Figure 6: Conditional gain of function of mab21-l3 is able to upregulate MCC markers.
From: mab21-l3 regulates cell fate specification of multiciliate cells and ionocytes

(a) Forced nuclear translocation of mab21-l3 slightly increases the number of MCCs. mab21-l3-hGR mRNA (100 pg) was injected into the left ventral blastomere at the four-cell stage, and injected embryos were cultured with or without DEX (10 μM) from stage 10.25/10.5. At stage 33/34, embryos were harvested for whole-mount in situ hybridization against α-tubulin (no DEX treatment, n=107; DEX treatment, n=108, from five independent experiments), and the number of α-tubulin-positive cells was counted.

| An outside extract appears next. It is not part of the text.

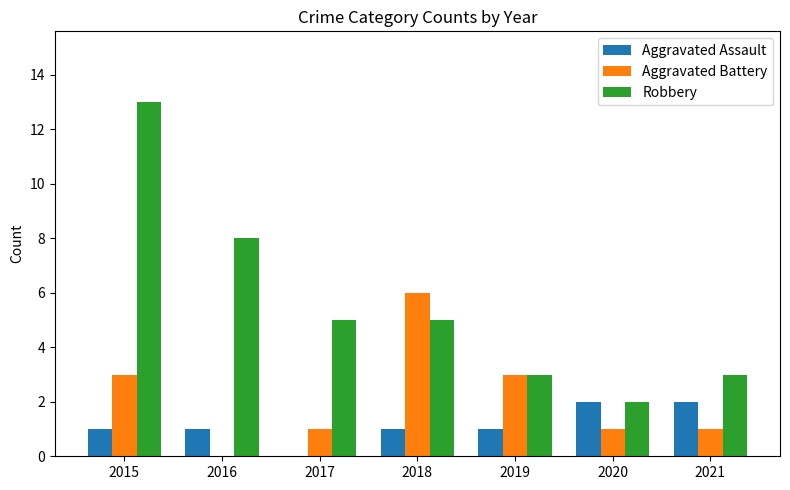

Which series changed the most between 2019 and 2020?

Aggravated Battery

In left four panels, dorsal is upwards and anterior is to the right (uninjected side) or left (injected side). The middle four panels show higher magnification. Scale bars, 500 μm (left panels) and 50 μm (middle panels). Right graphs show the distribution (histogram) and the average (upper right inset) of the ratio of the number of α-tubulin-positive cells in the injected side to that in the uninjected side. The error bar represents s.d. *P<0.05 by t-test. (b) Mab21-l3 upregulates multicilin expression. The tracer fluorescein dextran (200 ng) was co-injected with or without mab21-l3-hGR mRNA (400 pg) into the animal region of two blastomeres at the two-cell stage. Animal caps isolated at stage 10 (left) or whole embryos (right) were cultured with or without DEX (10 μM) and harvested at stage 12 for real-time qPCR analysis of multicilin expression. Shown is the average of five or three independent experiments. The error bar represents s.d.